- Starring: Preston Foster
- Country of origin: United States
- Original language: English
- No. of seasons: 2
- No. of episodes: 78

Production
- Running time: 30 minuets
- Production company: Ziv Company

Original release
- Network: Syndication
- Release: August 21, 1954 – 1955

= Waterfront (1955 TV series) =

American television series

Waterfront is a syndicated half-hour American television drama series that starred Preston Foster as the captain of the harbor tug Cheryl Ann. The series was filmed 1954–1955 by Roland Reed Productions, Inc., for the Ziv Company, in part on location at the Port of Los Angeles. Although Foster had been a Broadway, Vaudeville, and Hollywood actor since his 20s, he grew up in coastal cities in New Jersey, worked as a clerk for a shipping company when he was 20, and was an officer in the United States Coast Guard during World War II. He was quoted as insisting on authenticity where possible in the production.

== Production ==
Preston Foster portrayed Captain John Herrick, a tugboat captain at Los Angeles Harbor, operating from Berth 14 in San Pedro, in 78 episodes, production of which concluded in 1955. It also starred Douglas Dick, Lois Moran, Willie Best and Harry Lauter. Moran portrayed Herrick's wife. Lauter and Dick played his sons, and Billy Chapin portrayed his grandson. Best was seen as the tugboat's cook. Others in the cast were Pinky Tomlin as deckhand Tip Hubbard and Eddy Waller as lighthouse keeper Jonathan Beal.

Foster said, “On Waterfront, I insisted that we use the real locale. We went down to Los Angeles harbor and got a lot of good background shots. The Coast Guard supplied the equipment we needed, and I even learned how to handle the tugboat myself.”
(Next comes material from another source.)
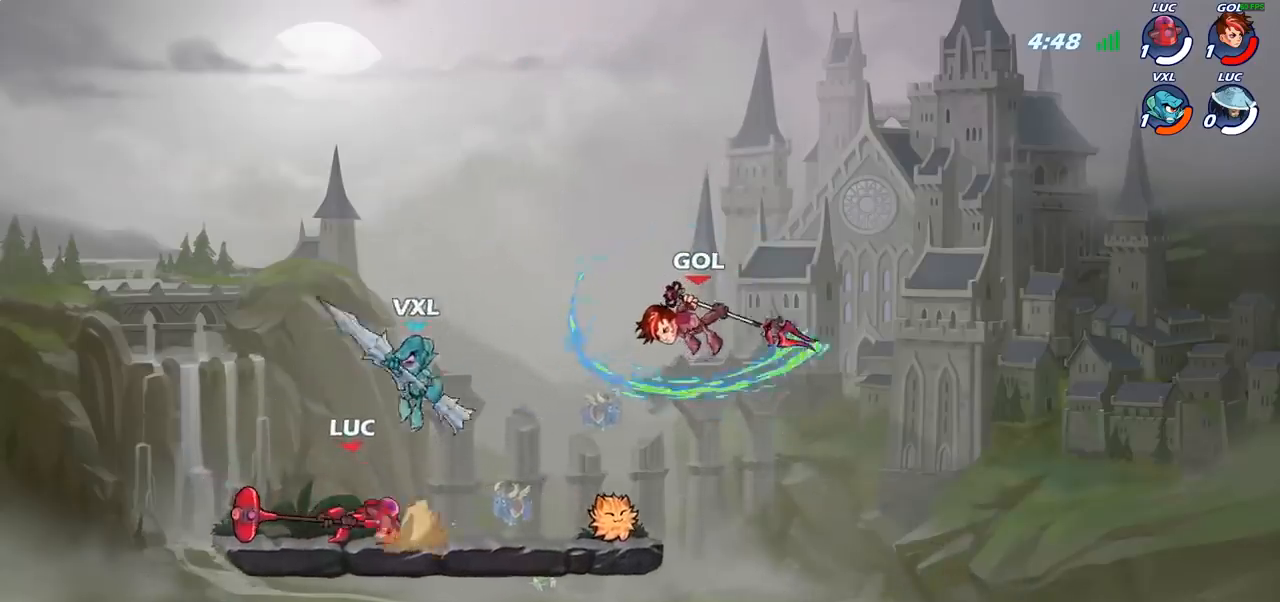
{"buttons": [], "left_stick": "center", "right_stick": "center", "events": []}
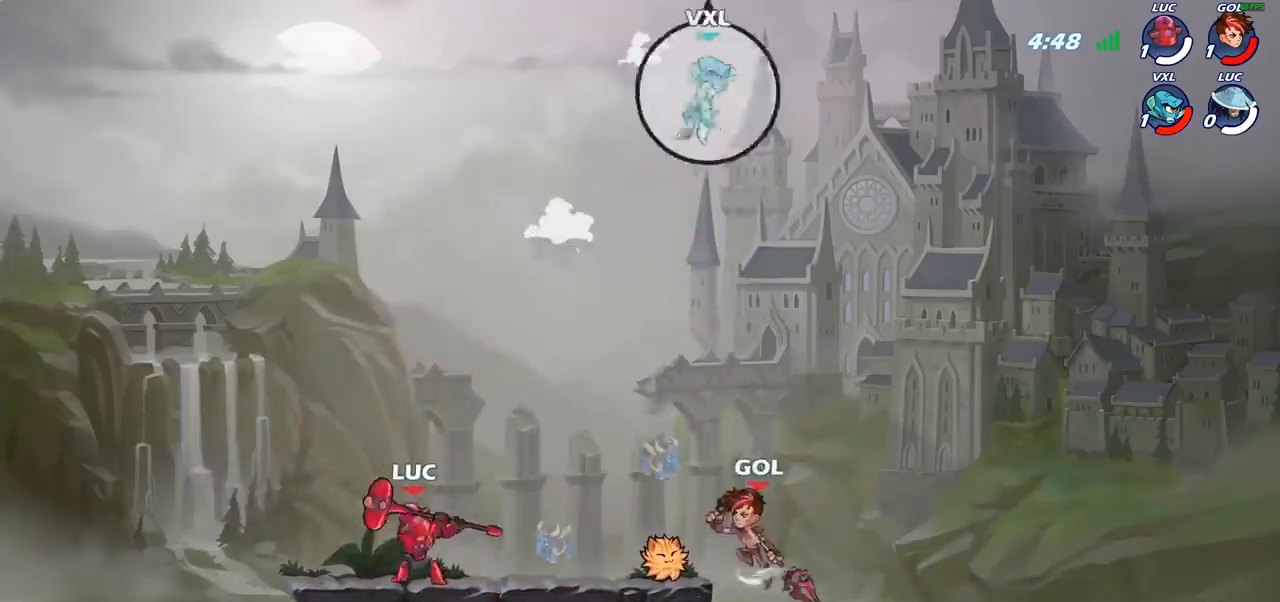
{"buttons": [], "left_stick": "down", "right_stick": "center", "events": [[117, "CROSS", "down"], [283, "CROSS", "up"], [500, "left_stick", "down"]]}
The actor left the program to make the pilot for a new program, “Test Pilot,” which, ultimately, did not make it into series production. Foster explained that the end of Waterfront was a financial decision.

“We’ve made 78 of them,” he said. “That’s enough for two years, including 26 weeks of reruns. The show is still riding high, and we could probably make more."

“But the profit is in the second runs. It’s important to sell them in the second-run market while the show’s popularity is high; you get a better price for them."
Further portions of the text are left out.